I recently found the primitive element theorem a little bit unnatural, and hence I was trying to replace the proofs of some theorems using the primitive element theorem, and here is one.
In the book by Jurgen Neukirch, the theorem that states (1) and (2) are equivalent, and uses the primitive element theorem:
\begin{array}{rcl} &L'&\\ &/\backslash\\ L &&K'\\ &\backslash/ \\ &K& \end{array} In this diagram, L' is just the compositum of $L$ and K'.
The following are equivalent:
(1) $L|K$ is unramified.
(2) L'|K' is unramified.
And he uses the primitive element to show one implication, while the other is a direct consequence of the first.
When I was trying to deal with this, the concept of value groups came across me, and I am wondering if the unit group of $L|K$ is contained in that of L'|K'; if this is the case, then since $L|K$ is unramified, the unit group of $L|K$ is just $\{1\}$, and hence L'|K' is unramified as well.
Nevertheless, this is how far I am now, thanks for any clarification or elaboration.
Edit: Here is a sketch of how the primitive element theorem works:
Fisrtly, since $L|K$ is unramified, the residue class field extension is separable, hence there exists a primitive element of the residue class field extension.

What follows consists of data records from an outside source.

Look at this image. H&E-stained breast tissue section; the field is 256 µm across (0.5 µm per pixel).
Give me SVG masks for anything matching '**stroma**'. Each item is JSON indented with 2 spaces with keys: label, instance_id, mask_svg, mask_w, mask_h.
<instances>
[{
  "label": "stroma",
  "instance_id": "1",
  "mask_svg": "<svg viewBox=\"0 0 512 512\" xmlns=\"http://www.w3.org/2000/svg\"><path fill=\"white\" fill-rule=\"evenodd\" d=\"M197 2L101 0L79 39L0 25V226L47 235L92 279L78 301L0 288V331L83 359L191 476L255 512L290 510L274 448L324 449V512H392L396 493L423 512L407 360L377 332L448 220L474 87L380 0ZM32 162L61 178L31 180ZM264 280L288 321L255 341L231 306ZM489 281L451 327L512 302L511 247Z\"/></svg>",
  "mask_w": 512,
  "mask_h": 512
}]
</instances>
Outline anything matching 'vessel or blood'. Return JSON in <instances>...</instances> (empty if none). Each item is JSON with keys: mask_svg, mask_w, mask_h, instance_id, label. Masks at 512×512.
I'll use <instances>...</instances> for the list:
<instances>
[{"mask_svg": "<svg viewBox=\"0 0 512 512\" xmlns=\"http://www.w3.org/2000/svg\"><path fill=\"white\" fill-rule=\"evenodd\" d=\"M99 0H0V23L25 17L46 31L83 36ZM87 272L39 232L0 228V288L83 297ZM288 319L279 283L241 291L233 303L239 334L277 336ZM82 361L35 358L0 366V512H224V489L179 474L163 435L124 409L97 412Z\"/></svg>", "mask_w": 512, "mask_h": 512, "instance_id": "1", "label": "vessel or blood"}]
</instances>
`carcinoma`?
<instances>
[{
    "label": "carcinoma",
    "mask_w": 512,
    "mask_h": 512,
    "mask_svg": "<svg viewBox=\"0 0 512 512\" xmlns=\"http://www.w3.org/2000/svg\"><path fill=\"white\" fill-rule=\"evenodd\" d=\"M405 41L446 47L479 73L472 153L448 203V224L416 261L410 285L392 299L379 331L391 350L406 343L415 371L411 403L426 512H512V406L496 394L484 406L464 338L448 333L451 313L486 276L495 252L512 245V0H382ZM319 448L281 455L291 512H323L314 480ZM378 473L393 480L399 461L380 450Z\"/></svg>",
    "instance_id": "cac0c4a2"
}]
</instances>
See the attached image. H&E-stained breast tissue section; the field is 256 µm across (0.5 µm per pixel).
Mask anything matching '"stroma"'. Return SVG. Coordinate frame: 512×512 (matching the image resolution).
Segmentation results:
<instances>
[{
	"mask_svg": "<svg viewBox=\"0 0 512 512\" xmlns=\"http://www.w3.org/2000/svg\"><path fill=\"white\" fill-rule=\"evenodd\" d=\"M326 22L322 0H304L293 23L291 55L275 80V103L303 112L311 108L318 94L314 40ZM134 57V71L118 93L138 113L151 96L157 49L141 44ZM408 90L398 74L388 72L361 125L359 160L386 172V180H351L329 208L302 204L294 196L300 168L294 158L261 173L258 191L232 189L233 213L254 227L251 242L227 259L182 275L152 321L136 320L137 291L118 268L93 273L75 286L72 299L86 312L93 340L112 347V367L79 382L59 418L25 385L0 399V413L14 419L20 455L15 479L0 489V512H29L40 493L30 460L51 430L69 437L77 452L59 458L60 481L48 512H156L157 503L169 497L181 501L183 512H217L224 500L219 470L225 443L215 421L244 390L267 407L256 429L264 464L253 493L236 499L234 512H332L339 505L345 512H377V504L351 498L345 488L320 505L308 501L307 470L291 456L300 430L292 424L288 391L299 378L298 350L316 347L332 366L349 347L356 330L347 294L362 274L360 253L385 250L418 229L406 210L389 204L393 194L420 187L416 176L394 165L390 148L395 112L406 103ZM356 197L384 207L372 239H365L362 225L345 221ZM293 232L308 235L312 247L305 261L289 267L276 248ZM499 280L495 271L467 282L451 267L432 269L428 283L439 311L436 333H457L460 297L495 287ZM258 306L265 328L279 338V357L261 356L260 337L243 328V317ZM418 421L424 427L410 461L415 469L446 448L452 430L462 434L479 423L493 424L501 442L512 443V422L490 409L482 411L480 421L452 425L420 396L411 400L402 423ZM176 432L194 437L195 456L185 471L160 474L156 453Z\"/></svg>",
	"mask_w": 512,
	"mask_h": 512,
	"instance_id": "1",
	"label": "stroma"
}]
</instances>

Then we lift it to an element of $L|K$, and use the minimal polynomial of that element to deduce that [L':K'] is in fact equal to the degree of the residue class field extension of L'/K', therefore we have proved what was to be proved.
This only serves as a supplement, if anyone needs a full proof, in my opinion, this is contained in every book on the valuation and ramification theory.
Thanks very much.